___ EXTRACT
TLG has had interns and graduate research assistants in the office for at least twenty years. We find it a wonderful way not only to get competent, enthusiastic help, but also a way to give back to our profession AND keep up with the “younger generation.”
It seems astounding, but we have never had a bad experience. We have had graduate interns from UGA and undergrad interns from Agnes Scott and Kennesaw. Despite all you read about the millennials, our two most recent additions at TLG, both in their early twenties, have been simply stunning – smart, resourceful, hard-working – and enormously pleasant to work with.
I hope you read the blog post that our new consulting coordinator, Bianca Wirth, wrote in March. Bianca is a recent graduate of the Grady College at UGA – and an excellent writer. Amazingly, she shares that talent with Madison Hanscom, our newest intern. Madison is a recent graduate of Kennesaw State University.
Both share another attribute that seems essential for TLG – a love of learning. You see that in Bianca’s Curiosity blog post, you certainly see it in Madison’s blog post below, and we find that most great leaders share that trait. – Lyn Turknett
My First Impression:
My first impression after spending a few days at TLG: these people love information.
Whether they are acquiring new knowledge or teaching the information themselves, it is clear to me that everyone here shares the mutual interest of learning. During my first two days, I felt fortunate to have accumulated a collection of books, articles, web links, an APA journal, and other printed-out resources to begin the learning process. One of these books was the Strength Finder, and Lyn gave this to me so I could take the assessment to gather insight about my strengths. Interestingly, my top result was ‘learner’. Already this was feeling like a theme that would certainly shape my experience here. I plunged into reading the new information throughout the first few days, particularly the Turknetts’ book, Decent People Decent Company. Not only was I learning, I was learning about learning.
______
- PROBLEMS AND TASKS
1) Answer these questions about the TLG post.
(a) For how long has TLG had interns and graduate research assistants in the office?
(b) Which college is Bianca Wirth a recent graduate of?
(c) What was Madison Hanscom's top result on the Strength Finder assessment?
2) Copy the TLG post between "It seems astounding, but" and "to work with.", inclusive, and rename "millennials" to "Generation Z" in the copy.
3) List the resources that the TLG post says were collected during the first two days at TLG.
The entries that follow have no connection to the TLG post.
___ PROVIDED MATERIAL
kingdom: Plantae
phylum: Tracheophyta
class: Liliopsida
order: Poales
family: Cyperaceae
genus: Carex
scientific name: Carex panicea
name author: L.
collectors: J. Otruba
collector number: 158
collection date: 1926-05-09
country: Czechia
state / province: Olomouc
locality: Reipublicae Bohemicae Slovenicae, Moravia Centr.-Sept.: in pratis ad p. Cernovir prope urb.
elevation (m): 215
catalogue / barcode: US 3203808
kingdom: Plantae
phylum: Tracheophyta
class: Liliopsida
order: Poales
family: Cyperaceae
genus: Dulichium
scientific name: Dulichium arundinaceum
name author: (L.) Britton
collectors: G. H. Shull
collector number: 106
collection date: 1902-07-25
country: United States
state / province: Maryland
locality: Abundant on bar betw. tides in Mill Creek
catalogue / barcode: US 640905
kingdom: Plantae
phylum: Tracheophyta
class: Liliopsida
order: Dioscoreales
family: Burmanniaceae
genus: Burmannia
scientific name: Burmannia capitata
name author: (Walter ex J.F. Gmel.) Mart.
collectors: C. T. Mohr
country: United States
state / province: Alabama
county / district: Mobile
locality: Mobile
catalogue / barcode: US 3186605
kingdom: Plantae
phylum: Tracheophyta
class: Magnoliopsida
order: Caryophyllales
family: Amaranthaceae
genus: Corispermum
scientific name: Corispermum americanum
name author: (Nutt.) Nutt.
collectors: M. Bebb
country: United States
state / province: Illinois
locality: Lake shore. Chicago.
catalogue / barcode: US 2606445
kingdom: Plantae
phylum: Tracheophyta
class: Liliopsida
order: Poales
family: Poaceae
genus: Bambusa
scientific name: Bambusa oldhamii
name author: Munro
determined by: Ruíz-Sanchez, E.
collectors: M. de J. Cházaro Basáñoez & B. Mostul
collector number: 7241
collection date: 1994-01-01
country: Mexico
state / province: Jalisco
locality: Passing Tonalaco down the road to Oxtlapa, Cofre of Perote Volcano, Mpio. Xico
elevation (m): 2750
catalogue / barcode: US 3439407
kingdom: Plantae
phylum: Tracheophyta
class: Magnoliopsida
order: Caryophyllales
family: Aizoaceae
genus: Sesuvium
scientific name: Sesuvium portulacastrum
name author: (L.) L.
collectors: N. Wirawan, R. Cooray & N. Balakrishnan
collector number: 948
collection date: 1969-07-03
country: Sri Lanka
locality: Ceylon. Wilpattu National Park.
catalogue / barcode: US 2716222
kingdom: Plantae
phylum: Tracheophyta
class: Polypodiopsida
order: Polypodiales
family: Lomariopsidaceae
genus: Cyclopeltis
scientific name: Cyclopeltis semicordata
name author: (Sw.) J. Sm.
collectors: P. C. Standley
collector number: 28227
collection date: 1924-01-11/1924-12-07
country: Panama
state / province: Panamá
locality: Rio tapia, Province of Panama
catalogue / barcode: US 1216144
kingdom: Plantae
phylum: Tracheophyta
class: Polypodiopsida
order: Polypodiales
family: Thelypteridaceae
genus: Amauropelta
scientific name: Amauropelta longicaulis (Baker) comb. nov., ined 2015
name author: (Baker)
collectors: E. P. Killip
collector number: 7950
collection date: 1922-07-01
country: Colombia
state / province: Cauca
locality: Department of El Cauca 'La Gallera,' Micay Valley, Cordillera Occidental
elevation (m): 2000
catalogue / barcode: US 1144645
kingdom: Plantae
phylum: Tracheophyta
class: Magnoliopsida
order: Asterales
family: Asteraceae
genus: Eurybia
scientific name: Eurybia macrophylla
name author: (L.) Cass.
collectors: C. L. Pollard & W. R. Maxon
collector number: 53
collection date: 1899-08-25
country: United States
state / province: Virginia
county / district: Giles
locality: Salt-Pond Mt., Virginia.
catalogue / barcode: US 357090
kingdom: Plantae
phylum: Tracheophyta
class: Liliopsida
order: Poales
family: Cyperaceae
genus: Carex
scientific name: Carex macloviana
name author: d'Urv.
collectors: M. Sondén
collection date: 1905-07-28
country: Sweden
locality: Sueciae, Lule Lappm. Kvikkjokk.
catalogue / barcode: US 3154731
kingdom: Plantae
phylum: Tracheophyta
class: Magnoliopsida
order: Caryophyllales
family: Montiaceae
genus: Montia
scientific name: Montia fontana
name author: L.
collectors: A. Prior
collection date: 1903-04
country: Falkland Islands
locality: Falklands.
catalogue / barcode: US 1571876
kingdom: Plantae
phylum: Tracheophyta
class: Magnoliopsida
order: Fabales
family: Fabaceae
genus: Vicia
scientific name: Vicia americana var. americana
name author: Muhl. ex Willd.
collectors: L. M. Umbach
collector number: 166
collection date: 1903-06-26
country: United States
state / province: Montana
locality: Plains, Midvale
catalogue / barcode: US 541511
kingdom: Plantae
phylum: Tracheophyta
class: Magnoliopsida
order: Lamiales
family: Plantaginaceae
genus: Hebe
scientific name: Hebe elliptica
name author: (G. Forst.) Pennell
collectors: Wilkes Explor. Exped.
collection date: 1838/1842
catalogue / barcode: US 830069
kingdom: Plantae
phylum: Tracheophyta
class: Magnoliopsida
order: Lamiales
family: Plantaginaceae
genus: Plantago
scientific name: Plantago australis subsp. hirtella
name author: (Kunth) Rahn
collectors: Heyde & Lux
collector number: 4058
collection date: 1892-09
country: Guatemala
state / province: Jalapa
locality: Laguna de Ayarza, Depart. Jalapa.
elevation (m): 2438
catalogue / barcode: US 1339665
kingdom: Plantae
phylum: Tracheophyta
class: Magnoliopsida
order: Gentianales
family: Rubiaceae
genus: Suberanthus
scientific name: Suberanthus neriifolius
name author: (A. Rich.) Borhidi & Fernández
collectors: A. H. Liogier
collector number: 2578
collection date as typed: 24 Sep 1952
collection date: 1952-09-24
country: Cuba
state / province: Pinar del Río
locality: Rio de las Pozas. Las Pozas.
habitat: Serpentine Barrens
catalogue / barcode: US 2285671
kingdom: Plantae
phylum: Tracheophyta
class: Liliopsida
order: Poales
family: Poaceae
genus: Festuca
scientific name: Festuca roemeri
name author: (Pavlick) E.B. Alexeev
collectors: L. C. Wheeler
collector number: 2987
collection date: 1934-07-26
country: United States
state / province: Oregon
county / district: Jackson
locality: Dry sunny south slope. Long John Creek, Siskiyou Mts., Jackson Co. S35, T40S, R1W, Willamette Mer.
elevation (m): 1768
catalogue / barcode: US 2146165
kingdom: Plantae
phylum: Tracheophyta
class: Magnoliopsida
______
- TASK SOLUTIONS
1)
(a) At least twenty years.
(b) The Grady College at UGA.
(c) 'Learner'.

2)
It seems astounding, but we have never had a bad experience. We have had graduate interns from UGA and undergrad interns from Agnes Scott and Kennesaw. Despite all you read about the Generation Z, our two most recent additions at TLG, both in their early twenties, have been simply stunning – smart, resourceful, hard-working – and enormously pleasant to work with.

3)
- Books
- Articles
- Web links
- An APA journal
- Other printed-out resources